Each flock was like a single entity, hissing as it passed, swirling in unison so that it was one moment dark, showing backs, and the next white, showing bellies and underwings.

  The waders brought the harbour alive. Curlews, whimbrels, godwits, stints: there were far more kinds than Ralf could identify. Their voices, all different, spoke of desolate places and the journey yet to come. He had always liked the evocative call of the greenshank, a ringing tew-tew-tew which carried for half a mile or more. August was the time of most greenshanks, twenty or thirty, and it was their cry that became, for him, the signature of the mill.

  Barges brought many of the things the workmen needed. From Rushton came wheelbarrows, billhooks, baskets, picks, shovels, and timber for the shed. From the quarries at Maidstone, via the Medway, came a thousand tons of Kentish rag which were dumped on the foreshore, ready to be hauled or carried across the dike.

  From Southampton, by horse, came Mr Ryle, to make tests on the soil and advise on the composition of the bund. Its line was to cross the adjoining lagoon.
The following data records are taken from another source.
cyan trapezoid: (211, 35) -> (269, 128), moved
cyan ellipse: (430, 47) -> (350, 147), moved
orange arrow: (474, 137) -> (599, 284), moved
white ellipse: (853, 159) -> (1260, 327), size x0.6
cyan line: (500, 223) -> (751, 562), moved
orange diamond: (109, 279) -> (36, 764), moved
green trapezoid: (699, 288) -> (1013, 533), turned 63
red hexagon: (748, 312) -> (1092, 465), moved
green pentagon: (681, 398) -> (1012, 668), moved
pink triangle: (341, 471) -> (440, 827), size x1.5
Some of the ragstone would first be used to divide the lagoon and allow the eastern part to dry out. The bund itself was to be made of soil from the pen base, with added chalk and clay and an expansion core of crushed bracken. As the bund proceeded, its inner face would be proofed with ragstone and flint rubble, sealed with lime mortar.
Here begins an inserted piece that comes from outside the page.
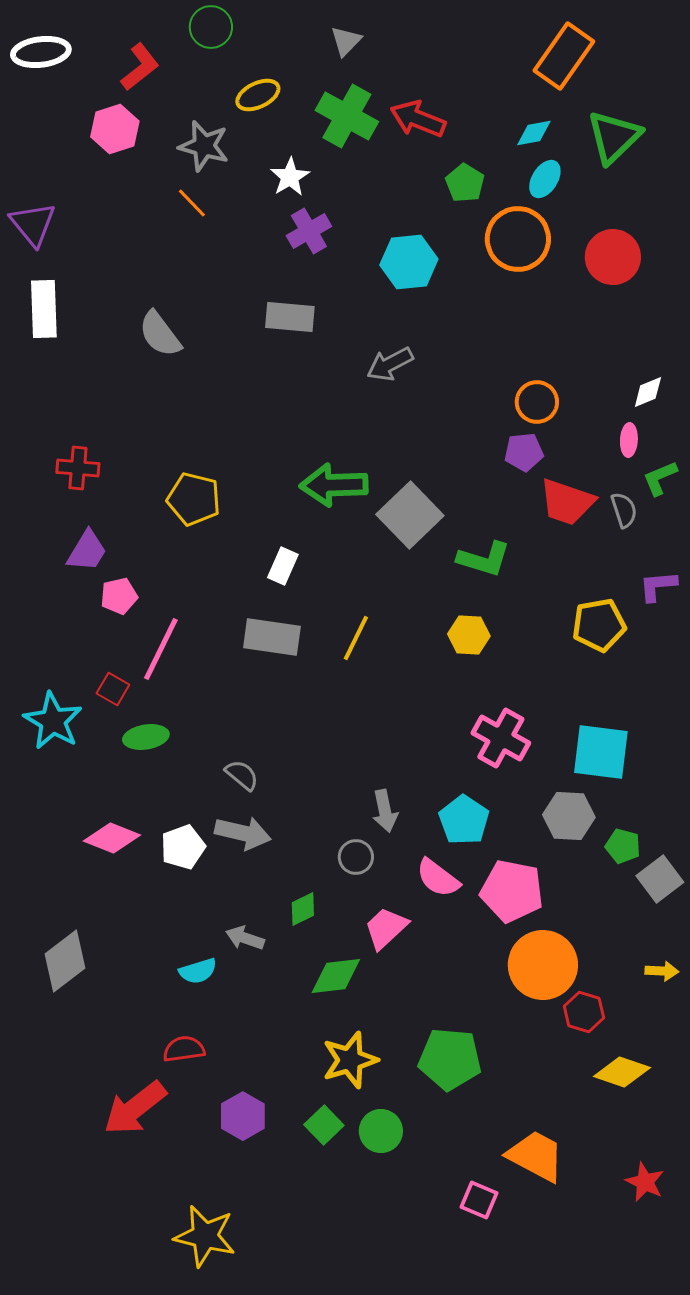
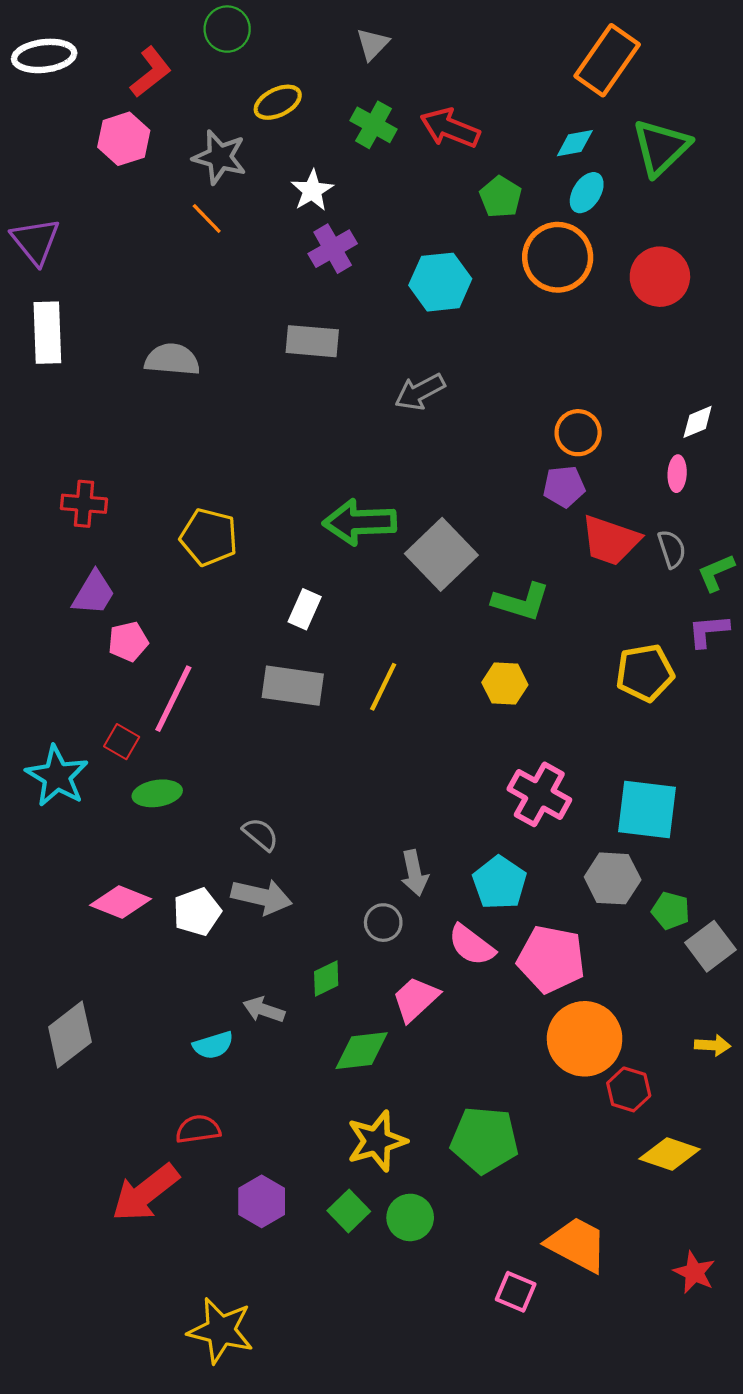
green cross: (347, 116) -> (374, 125), size x0.7
gray semicircle: (160, 334) -> (172, 360), turned 132
green L-shape: (660, 478) -> (716, 573), moved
  The reeds in the pen were harvested. The scrub was cut down and burned, making smoke that drifted across the harbour like flocks of knot, leaving a wasteland of mud and roots. The roots were levered up and added to the fire. Linsell set a target, a piece of board, on the north-trending dike. One of the Baron’s foresters arrived with his bow. With the thinnest twine tied to his arrow, he shot the course of the bund to the far side of the lagoon. The hauling of rock, by men and horses, began; and with it the digging.

  Each man was to be paid a penny a day. Any who worked four days was paid for five. At first it was not always possible to find twenty diggers. The manor was building the access track, in chalk, and the harvest overrode all else, but as time passed and word spread it became necessary to turn men away. More barrows were bought and the force was increased to thirty. Ralf devised a schedule showing who would work when. It quickly became filled to the end of November and beyond. Some diggers from outside Mape found board and lodgings in the cottages. For the others a camp was set up on the village green.